If I'm wrong and the Caucus wants to discuss this (or other large topics) more, that's of course fine.

> 
> Putting making a recommendation aside, 
> suggested changes to the document:
> 
> - section 2.1 and 3: changed "random value" to "secret value".
> 
>  Reason: The "random value" is either cryptographic salt or a secret
>  crypotgraphic key.  Its important characteristic is that it is secret
>  (not public), not that how it is chosen (perhaps randomly).
>  Using the term "random" can easily be confused with "changing".

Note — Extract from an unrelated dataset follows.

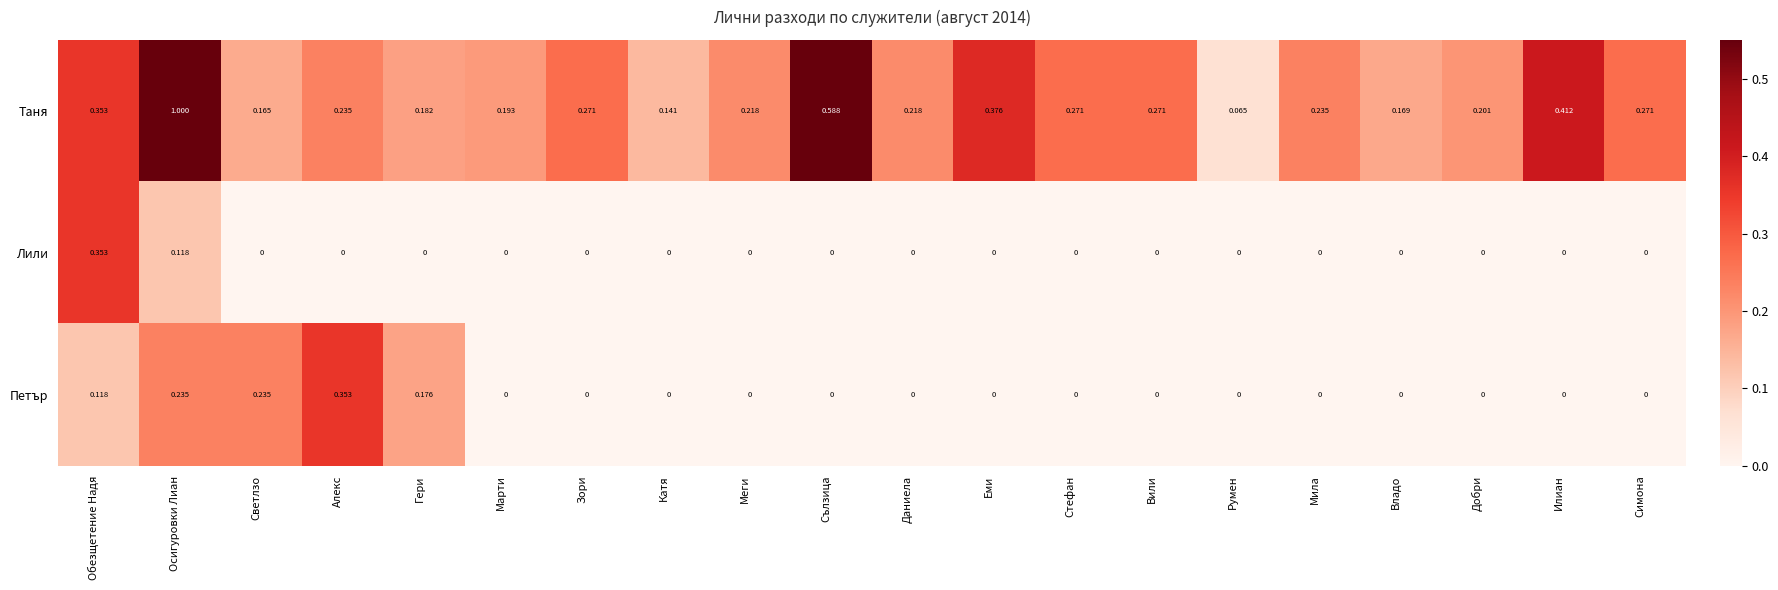

Between Румен and Добри, which series saw the biggest shift?

Таня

Thank you, this is a great change.

> - section 2.1: the text implied using different secret keys "breaks
>  harmonization".  This statement is too strong.  There is benefit to
>  researchers to knowning the harmonization METHOD if different RSOs use
>  different secrets.

Agree.

> - section 4.1: the analysis of collisions was for an average day.
>  Collisions are dramatically higher for worst cases, and that's when
>  accurate counts most matter for some research.  I suggest this text
>  there to address this gap:
> 
>          (Although the birthday problem has few collisions when the
>          number of active IPv4 address is small, it is much worse when
>          the number is large.  For example, reports of the Nov. 30,
>          2015 DDoS attack on the roots indicate that roots saw about
>          891k unique addresses, and with n=900k, there are 170M
>          collisions.  While many of these addresses were spoofed.  This
>          count represents one factor in the cost some DDoS-defenses, so
>          accuracy is important.).

See the comment in the text. Those numbers make no sense. How can you get 20x more collisions than there are values?

> 
>  I don't want the document to go too far down this one particular
>  rathole, BUT presenting only average case data is, I think, misleading.

Noted. I would like to have the additional text (with some editorial changes you'll see in the text), but only if the numbers are correct.

> I made these changes both in the google doc and here.  I'm not sure that
> google doc edits alone always get as complete a discussion as mailing
> list comments.

Agree. If folks want to comment on any of the above, please do so here.